Records excerpted from a collection
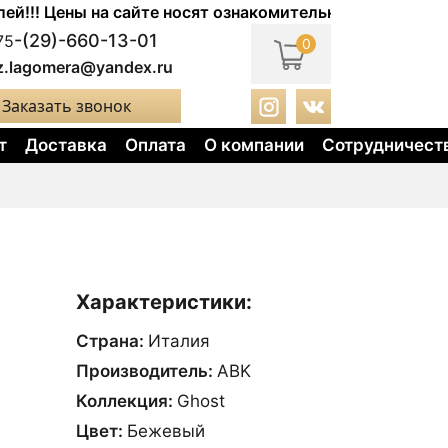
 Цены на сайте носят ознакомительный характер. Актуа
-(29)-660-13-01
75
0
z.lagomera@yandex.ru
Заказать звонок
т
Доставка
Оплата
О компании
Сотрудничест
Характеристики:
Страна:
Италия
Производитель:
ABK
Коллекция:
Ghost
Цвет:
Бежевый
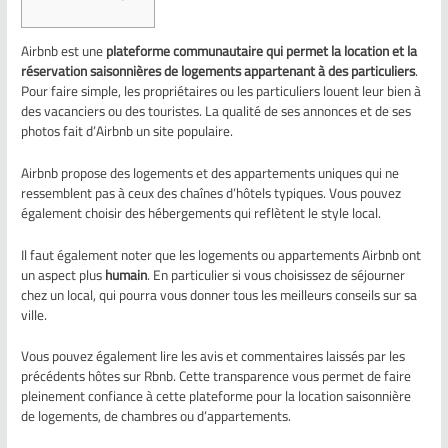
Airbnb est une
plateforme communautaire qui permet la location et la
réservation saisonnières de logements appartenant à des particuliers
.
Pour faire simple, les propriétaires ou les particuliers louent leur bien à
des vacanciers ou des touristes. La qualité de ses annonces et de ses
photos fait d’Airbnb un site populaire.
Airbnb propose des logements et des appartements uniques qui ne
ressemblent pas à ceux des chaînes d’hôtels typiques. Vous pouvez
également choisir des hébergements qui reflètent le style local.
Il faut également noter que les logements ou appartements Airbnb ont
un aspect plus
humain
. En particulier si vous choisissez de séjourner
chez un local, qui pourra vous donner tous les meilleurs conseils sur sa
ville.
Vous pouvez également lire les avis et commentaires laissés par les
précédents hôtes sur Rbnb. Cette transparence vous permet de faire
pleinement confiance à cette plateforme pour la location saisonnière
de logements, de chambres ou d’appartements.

■ What needs to be done ■
Can you give all the data above again, changing "Бежевый" to "Серый", keeping everything else the same and omitting the pictures?

■ Task solution ■
 Цены на сайте носят ознакомительный характер. Актуа
-(29)-660-13-01
75
0
z.lagomera@yandex.ru
Заказать звонок
т
Доставка
Оплата
О компании
Сотрудничест
Характеристики:
Страна:
Италия
Производитель:
ABK
Коллекция:
Ghost
Цвет:
Серый
Airbnb est une
plateforme communautaire qui permet la location et la
réservation saisonnières de logements appartenant à des particuliers
.
Pour faire simple, les propriétaires ou les particuliers louent leur bien à
des vacanciers ou des touristes. La qualité de ses annonces et de ses
photos fait d’Airbnb un site populaire.
Airbnb propose des logements et des appartements uniques qui ne
ressemblent pas à ceux des chaînes d’hôtels typiques. Vous pouvez
également choisir des hébergements qui reflètent le style local.
Il faut également noter que les logements ou appartements Airbnb ont
un aspect plus
humain
. En particulier si vous choisissez de séjourner
chez un local, qui pourra vous donner tous les meilleurs conseils sur sa
ville.
Vous pouvez également lire les avis et commentaires laissés par les
précédents hôtes sur Rbnb. Cette transparence vous permet de faire
pleinement confiance à cette plateforme pour la location saisonnière
de logements, de chambres ou d’appartements.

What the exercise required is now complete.